# My French layout



## Johan (Jul 1, 2013)

Hello !

My name is Johan, and I'm a French teenager aged of 14 years. I love trains since I'm a little boy ! 

Today, I would like to tell you about my layout. It's a show case which represents the south-est of France, around the years 1950 - 1950. 

The plan of the tracks : 








Tracks are Peco Steamline 75, and the switching tracks are Electrofrog, with Tortoise motors.

I have already started, by making the buildings of the layout :

The station (whithout the roof, because I want to create the interior of the station !). 

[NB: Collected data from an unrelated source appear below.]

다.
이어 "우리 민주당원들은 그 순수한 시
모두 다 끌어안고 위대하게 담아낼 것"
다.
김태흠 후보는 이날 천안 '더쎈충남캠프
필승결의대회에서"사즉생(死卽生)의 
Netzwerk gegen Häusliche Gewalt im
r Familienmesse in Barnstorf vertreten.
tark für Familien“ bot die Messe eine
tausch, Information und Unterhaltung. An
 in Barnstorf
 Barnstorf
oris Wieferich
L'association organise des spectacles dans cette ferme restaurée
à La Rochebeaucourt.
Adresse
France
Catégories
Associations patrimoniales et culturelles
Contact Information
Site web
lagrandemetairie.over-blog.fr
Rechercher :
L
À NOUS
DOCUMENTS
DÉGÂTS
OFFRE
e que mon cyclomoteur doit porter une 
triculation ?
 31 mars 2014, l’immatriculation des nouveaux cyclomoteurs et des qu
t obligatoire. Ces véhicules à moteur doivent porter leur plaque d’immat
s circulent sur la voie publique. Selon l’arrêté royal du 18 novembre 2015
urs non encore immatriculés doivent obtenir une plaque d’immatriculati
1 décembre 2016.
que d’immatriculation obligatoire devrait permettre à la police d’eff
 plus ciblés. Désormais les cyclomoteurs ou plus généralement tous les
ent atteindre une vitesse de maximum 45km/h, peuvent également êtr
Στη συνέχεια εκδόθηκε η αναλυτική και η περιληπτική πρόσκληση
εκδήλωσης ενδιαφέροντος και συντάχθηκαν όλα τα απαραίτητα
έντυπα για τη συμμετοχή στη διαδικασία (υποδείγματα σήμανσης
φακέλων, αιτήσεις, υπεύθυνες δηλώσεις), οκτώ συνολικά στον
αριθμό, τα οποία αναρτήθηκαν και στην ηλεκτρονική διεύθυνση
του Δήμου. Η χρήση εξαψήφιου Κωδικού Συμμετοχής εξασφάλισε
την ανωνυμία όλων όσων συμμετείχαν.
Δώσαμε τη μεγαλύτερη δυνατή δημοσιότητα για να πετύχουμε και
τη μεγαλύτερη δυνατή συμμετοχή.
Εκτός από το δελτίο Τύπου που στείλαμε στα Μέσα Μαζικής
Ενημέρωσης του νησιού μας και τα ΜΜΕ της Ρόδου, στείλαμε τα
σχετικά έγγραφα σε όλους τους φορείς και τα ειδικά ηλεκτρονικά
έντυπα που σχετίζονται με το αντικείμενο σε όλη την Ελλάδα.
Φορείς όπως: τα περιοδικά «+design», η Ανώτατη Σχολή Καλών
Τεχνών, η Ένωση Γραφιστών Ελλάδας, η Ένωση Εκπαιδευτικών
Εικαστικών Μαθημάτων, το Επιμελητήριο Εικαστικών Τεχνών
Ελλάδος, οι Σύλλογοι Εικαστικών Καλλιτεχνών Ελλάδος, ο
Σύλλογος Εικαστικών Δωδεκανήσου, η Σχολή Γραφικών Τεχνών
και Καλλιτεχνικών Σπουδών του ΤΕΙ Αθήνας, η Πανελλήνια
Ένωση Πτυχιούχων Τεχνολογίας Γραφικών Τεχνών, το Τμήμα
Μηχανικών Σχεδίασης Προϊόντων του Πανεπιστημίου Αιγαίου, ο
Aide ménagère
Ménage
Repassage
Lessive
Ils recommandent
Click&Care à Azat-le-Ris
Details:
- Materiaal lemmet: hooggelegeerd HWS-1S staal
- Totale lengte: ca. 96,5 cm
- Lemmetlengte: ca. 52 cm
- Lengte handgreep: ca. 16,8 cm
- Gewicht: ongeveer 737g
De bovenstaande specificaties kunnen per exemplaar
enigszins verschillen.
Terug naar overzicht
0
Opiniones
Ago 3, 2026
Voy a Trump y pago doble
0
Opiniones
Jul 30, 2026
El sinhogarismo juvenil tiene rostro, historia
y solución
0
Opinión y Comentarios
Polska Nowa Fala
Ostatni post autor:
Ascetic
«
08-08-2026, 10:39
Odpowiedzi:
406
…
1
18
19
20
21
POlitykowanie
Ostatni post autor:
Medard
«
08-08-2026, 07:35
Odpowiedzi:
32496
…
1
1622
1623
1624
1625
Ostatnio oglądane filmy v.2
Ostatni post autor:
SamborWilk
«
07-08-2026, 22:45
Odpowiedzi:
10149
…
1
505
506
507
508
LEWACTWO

The level crossing's house : 








(The man should clean his house !!) 

The waggons which are going to "work" on my layout : 










And the steam engine :









And that's all !

I will post here when there will be some new things !

Have a good evening,

Johan

Note : Sorry for my bad english :thumbsdown::thumbsdown:


----------



## shaygetz (Sep 23, 2007)

You have a better handle on English than most folks this side of the pond...nice work, European models are always a bit of fresh air for me. :thumbsup:


----------



## Big Ed (Jun 16, 2009)

Welcome to the site.

Looks like your off to a great start. :smilie_daumenpos:
How big is the layout going to grow to?


----------



## gunrunnerjohn (Nov 10, 2010)

Nice work, and other than not capitalizing English, I'd say you have the language part handled just fine.  This looks like it's shaping up to be a very nice looking layout.


----------